[Provided records]

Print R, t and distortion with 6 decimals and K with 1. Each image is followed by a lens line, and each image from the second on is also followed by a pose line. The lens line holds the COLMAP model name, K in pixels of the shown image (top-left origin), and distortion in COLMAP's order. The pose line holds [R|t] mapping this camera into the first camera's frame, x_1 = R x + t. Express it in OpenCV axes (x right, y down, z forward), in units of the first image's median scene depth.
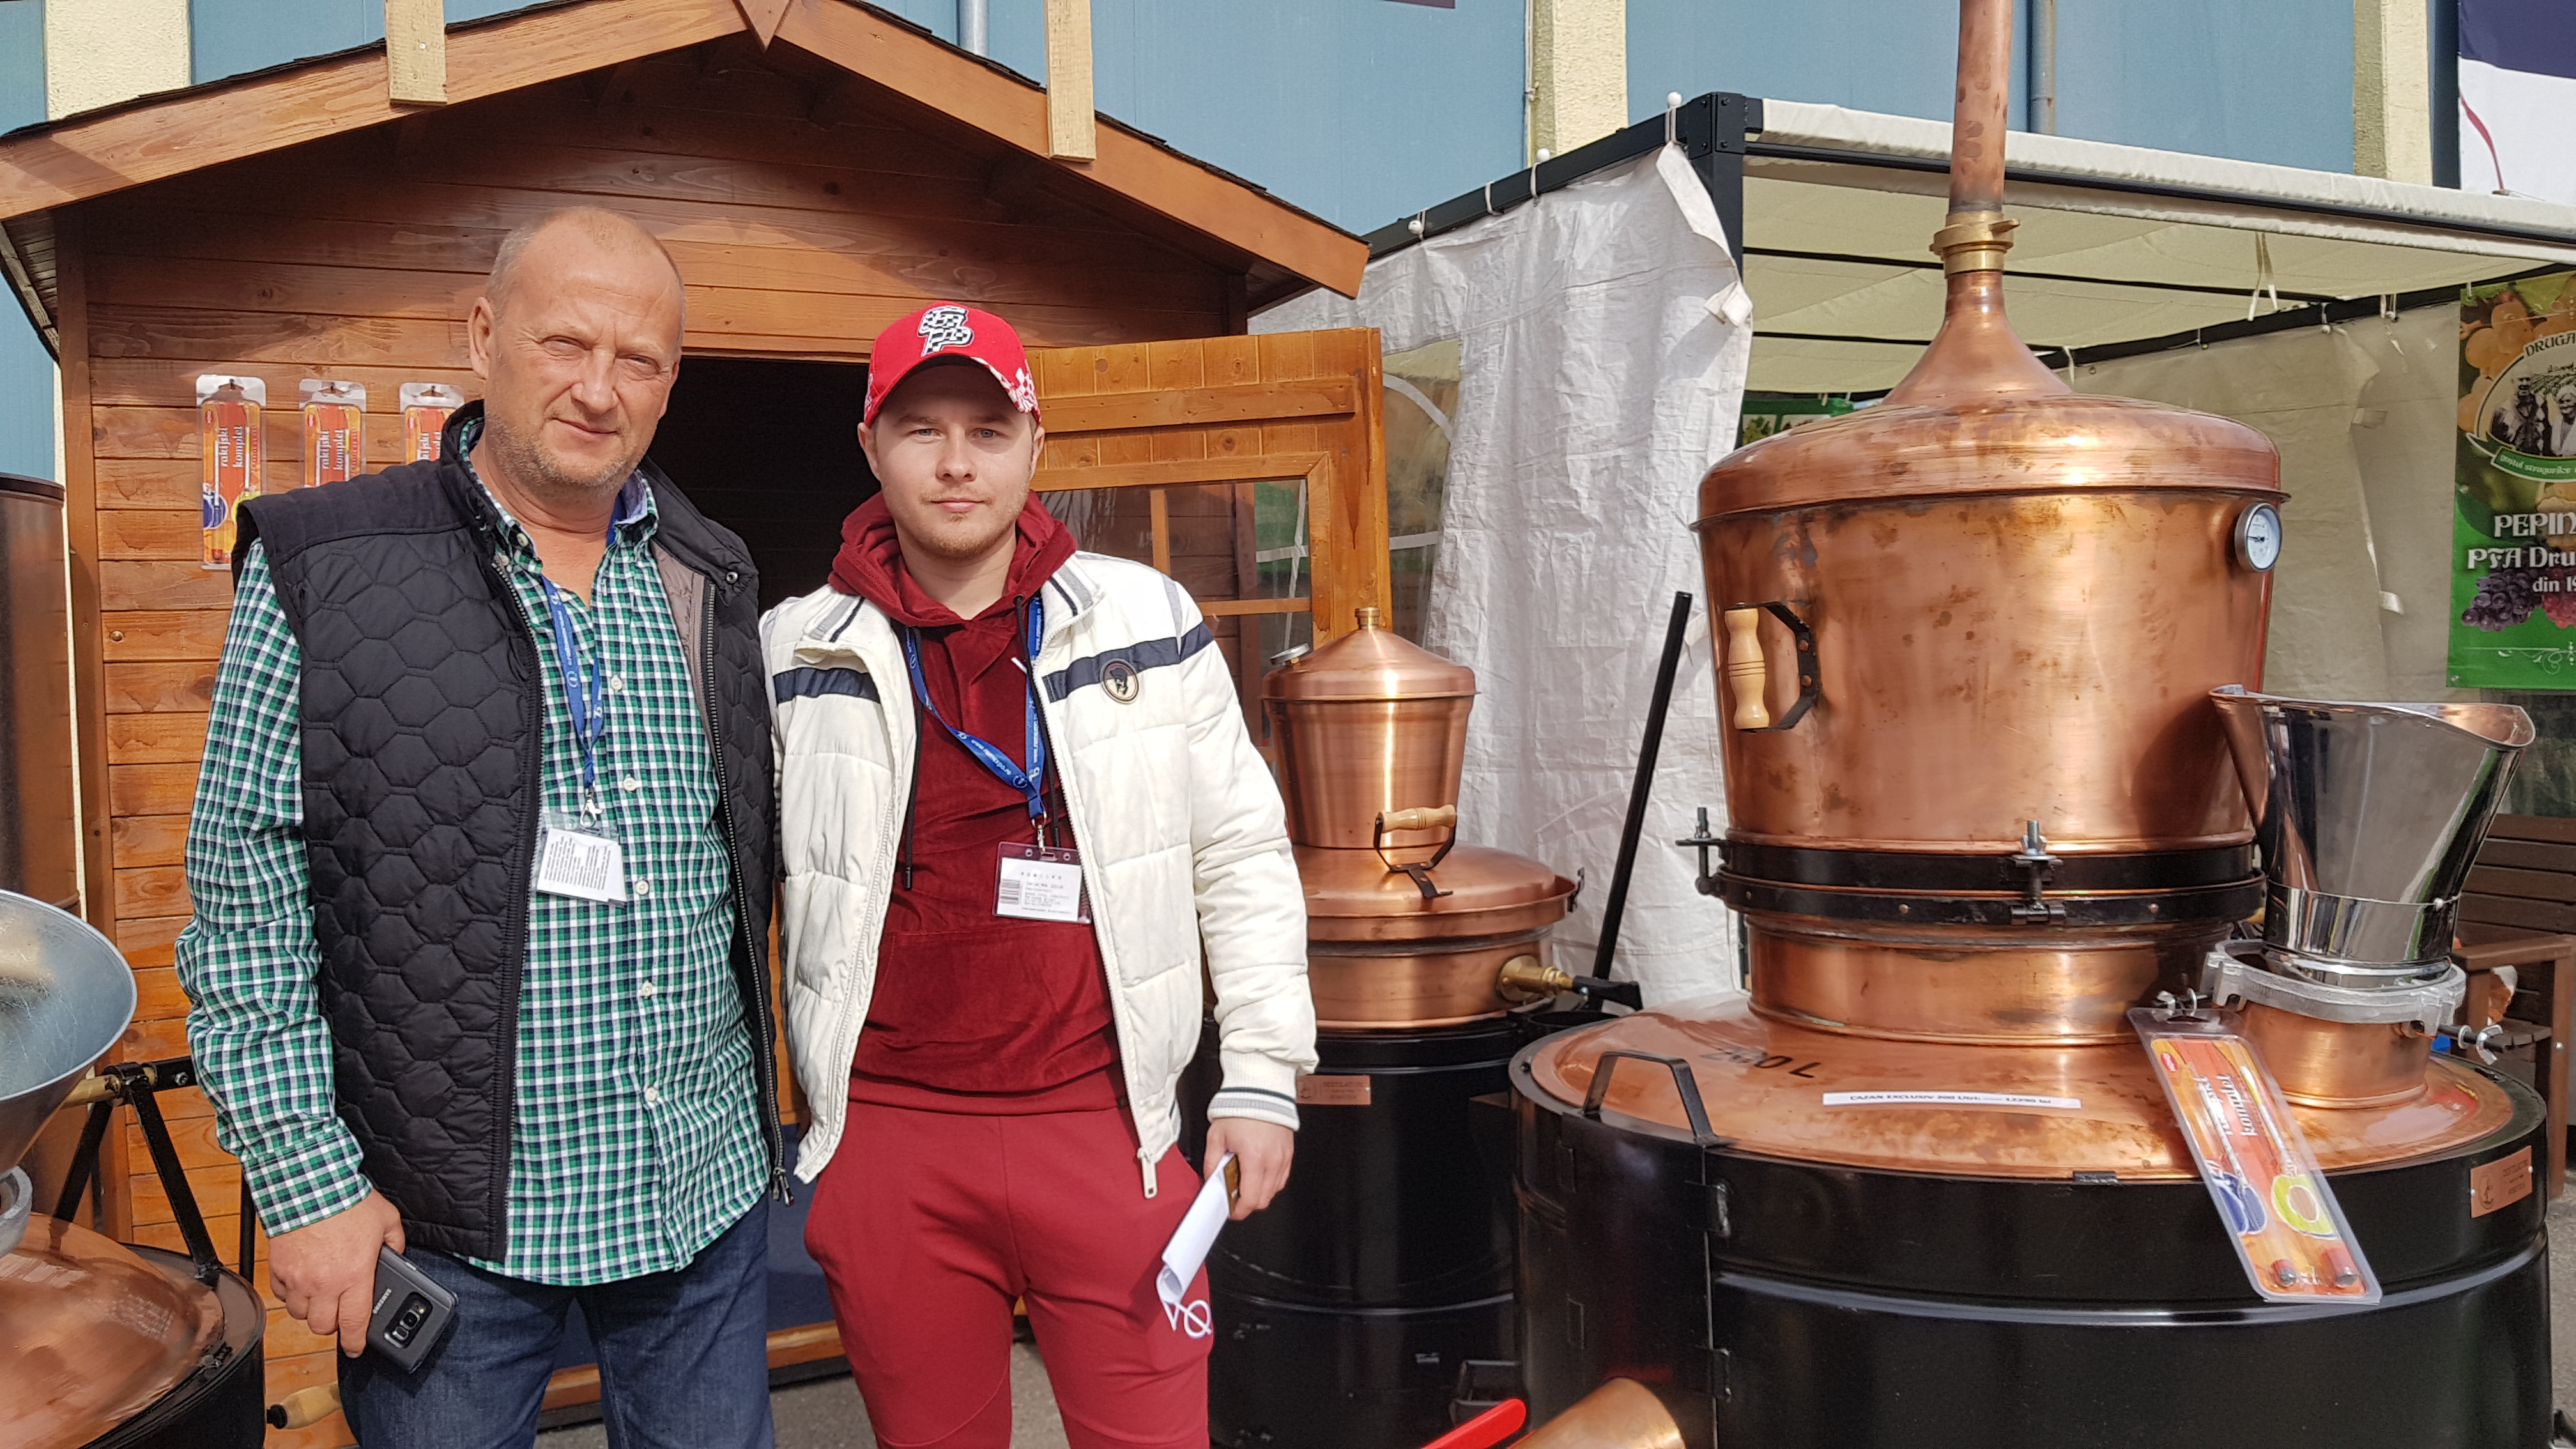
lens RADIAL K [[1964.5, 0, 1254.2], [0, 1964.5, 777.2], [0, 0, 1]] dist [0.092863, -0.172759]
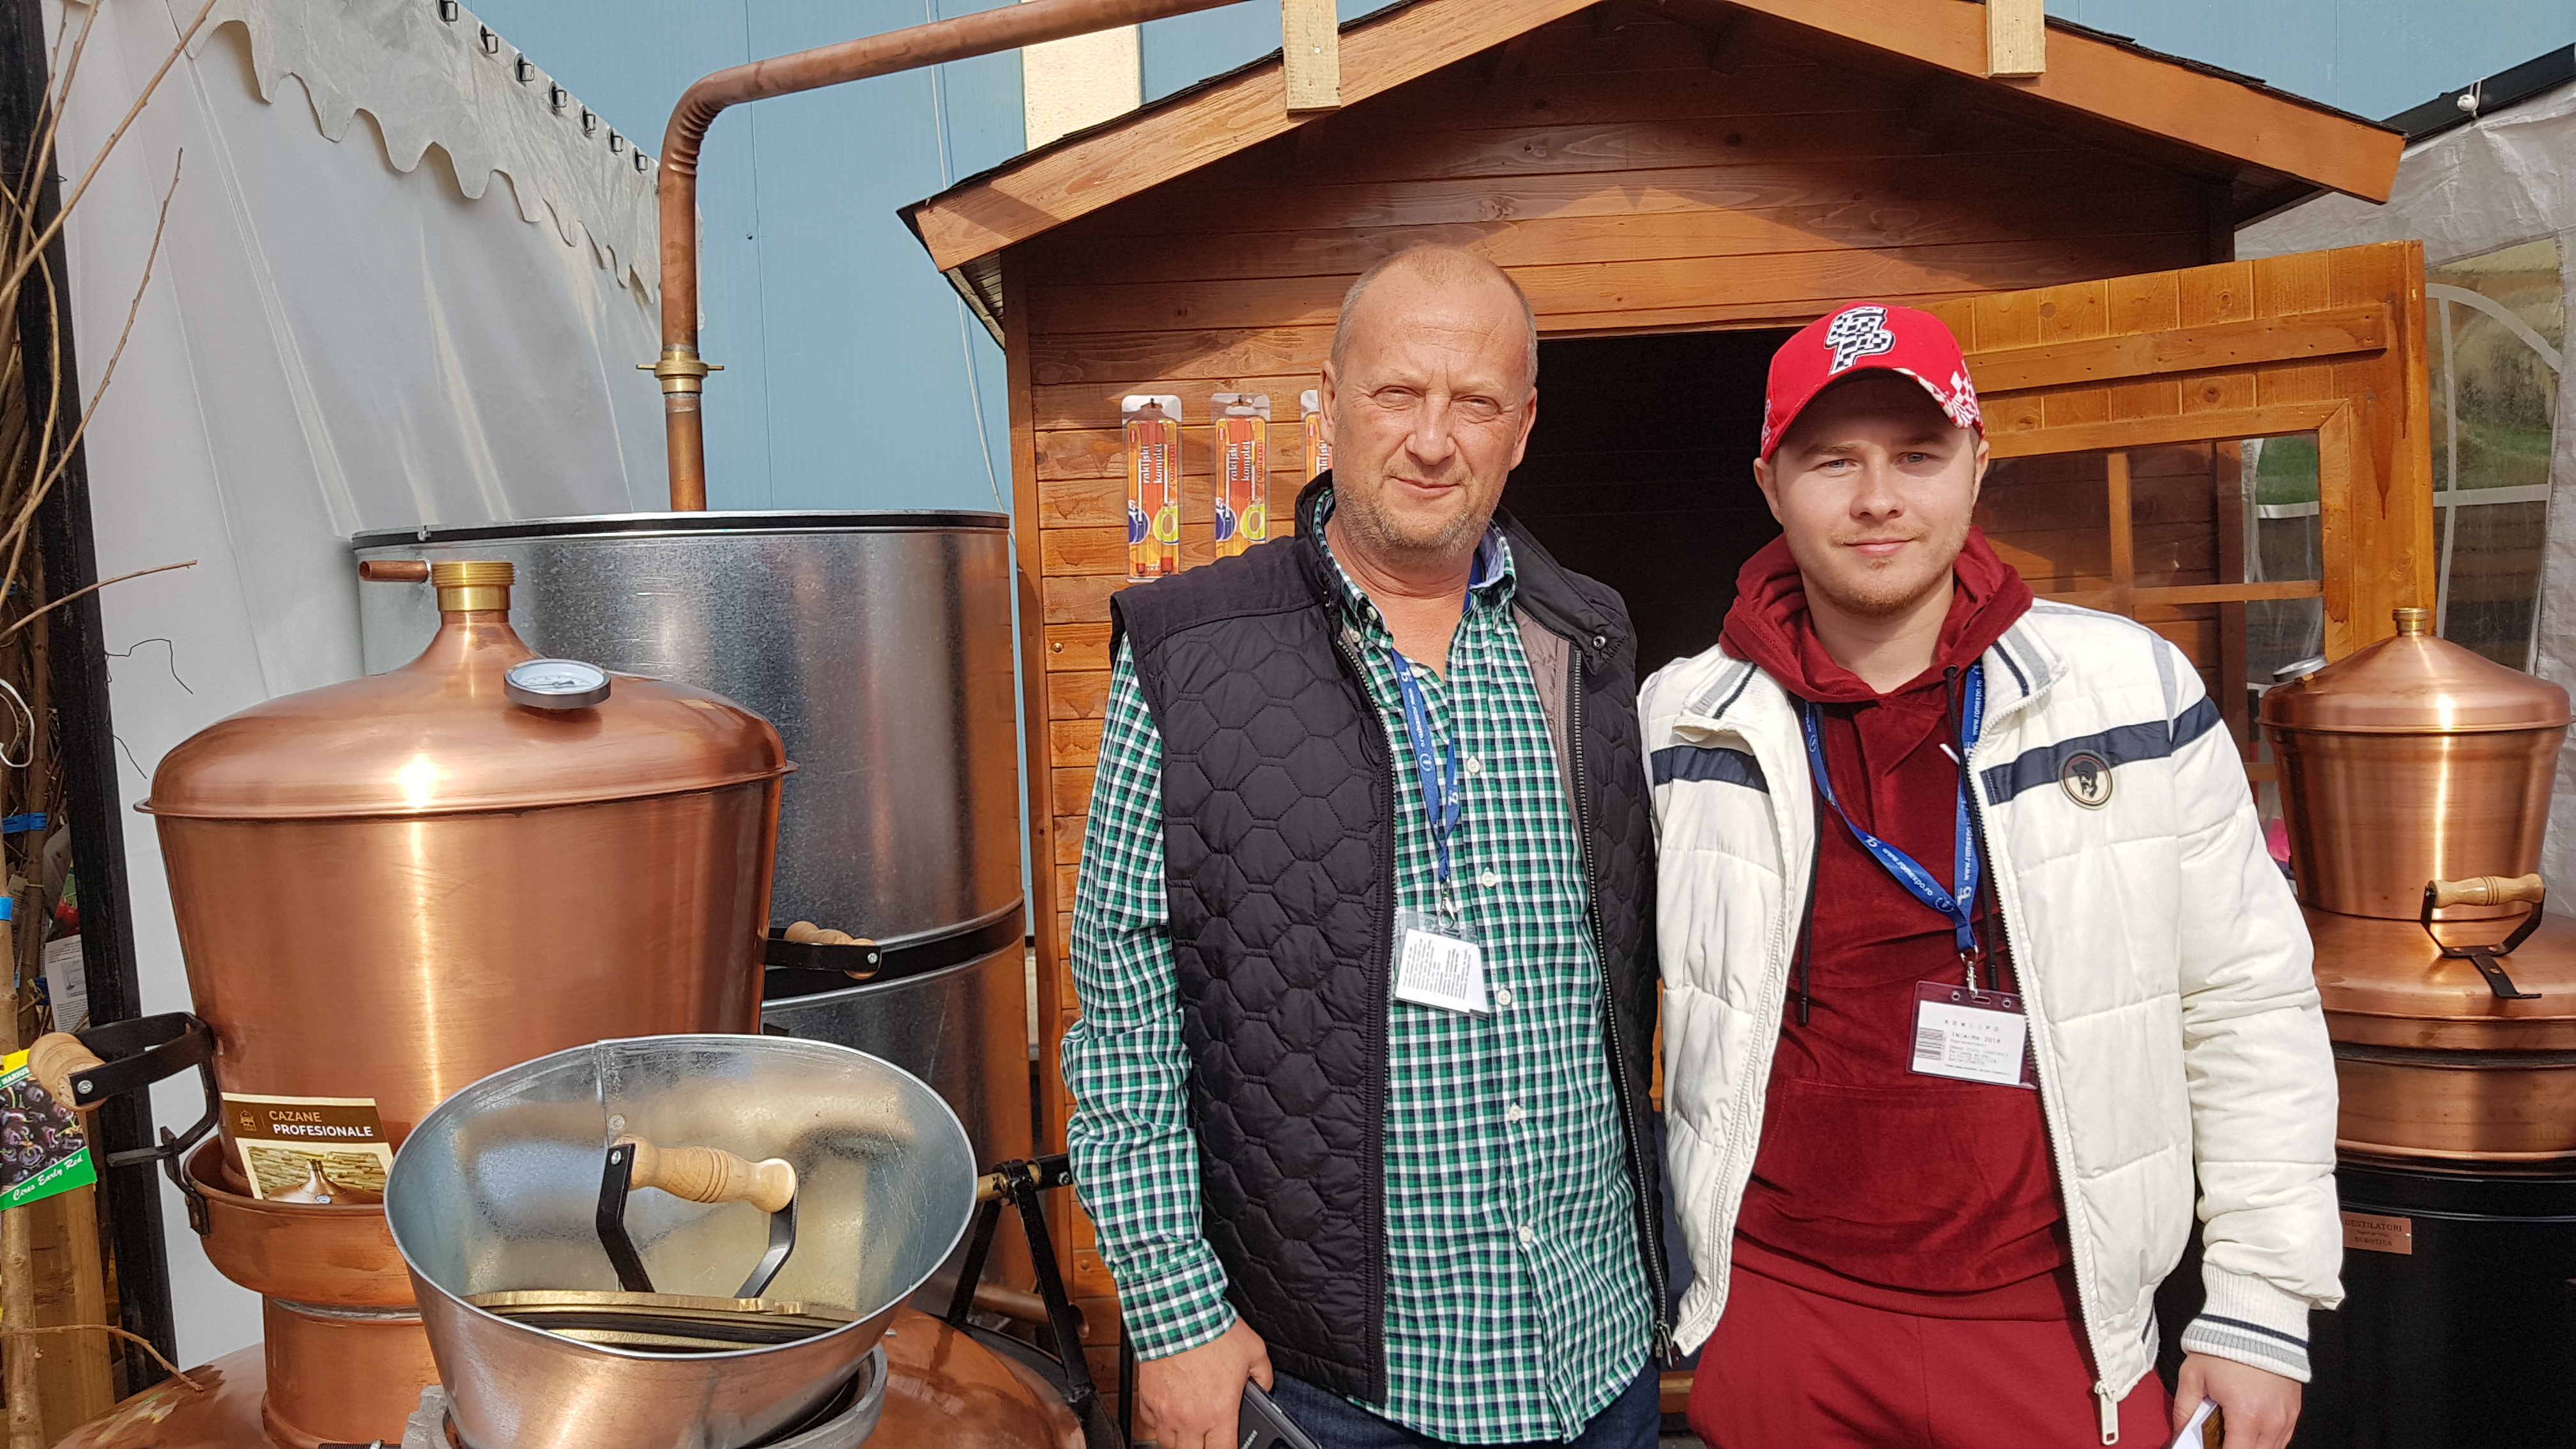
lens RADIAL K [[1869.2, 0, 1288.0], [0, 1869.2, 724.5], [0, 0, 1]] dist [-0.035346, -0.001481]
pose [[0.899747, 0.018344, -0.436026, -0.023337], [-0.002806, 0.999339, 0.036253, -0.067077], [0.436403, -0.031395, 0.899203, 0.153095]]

[/Provided records]
[Provided records]

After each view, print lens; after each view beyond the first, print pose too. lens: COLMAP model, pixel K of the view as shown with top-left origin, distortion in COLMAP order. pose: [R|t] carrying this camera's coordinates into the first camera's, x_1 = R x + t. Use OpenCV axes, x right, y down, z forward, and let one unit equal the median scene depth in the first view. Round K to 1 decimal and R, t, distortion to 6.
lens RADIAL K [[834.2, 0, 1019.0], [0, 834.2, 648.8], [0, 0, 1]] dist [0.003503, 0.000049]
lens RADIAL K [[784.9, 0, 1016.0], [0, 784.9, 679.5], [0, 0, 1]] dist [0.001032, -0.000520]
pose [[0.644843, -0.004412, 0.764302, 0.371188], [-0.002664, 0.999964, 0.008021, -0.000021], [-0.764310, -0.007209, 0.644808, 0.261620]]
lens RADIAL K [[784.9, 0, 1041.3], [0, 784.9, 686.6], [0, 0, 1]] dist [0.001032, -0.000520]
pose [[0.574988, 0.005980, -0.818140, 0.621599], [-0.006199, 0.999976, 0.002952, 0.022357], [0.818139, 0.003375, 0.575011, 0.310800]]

[/Provided records]

**Your instructions**
Please lay out the records as a numbered list, starting at the line that has "After each view, print" and stopping after the line that has "0.003375, 0.575011, 0.310800]]". Leave out any blank lines.

**Answer to this exercise**
1. After each view, print lens; after each view beyond the first, print pose too. lens: COLMAP model, pixel K of the view as shown with top-left origin, distortion in COLMAP order. pose: [R|t] carrying this camera's coordinates into the first camera's, x_1 = R x + t. Use OpenCV axes, x right, y down, z forward, and let one unit equal the median scene depth in the first view. Round K to 1 decimal and R, t, distortion to 6.
2. lens RADIAL K [[834.2, 0, 1019.0], [0, 834.2, 648.8], [0, 0, 1]] dist [0.003503, 0.000049]
3. lens RADIAL K [[784.9, 0, 1016.0], [0, 784.9, 679.5], [0, 0, 1]] dist [0.001032, -0.000520]
4. pose [[0.644843, -0.004412, 0.764302, 0.371188], [-0.002664, 0.999964, 0.008021, -0.000021], [-0.764310, -0.007209, 0.644808, 0.261620]]
5. lens RADIAL K [[784.9, 0, 1041.3], [0, 784.9, 686.6], [0, 0, 1]] dist [0.001032, -0.000520]
6. pose [[0.574988, 0.005980, -0.818140, 0.621599], [-0.006199, 0.999976, 0.002952, 0.022357], [0.818139, 0.003375, 0.575011, 0.310800]]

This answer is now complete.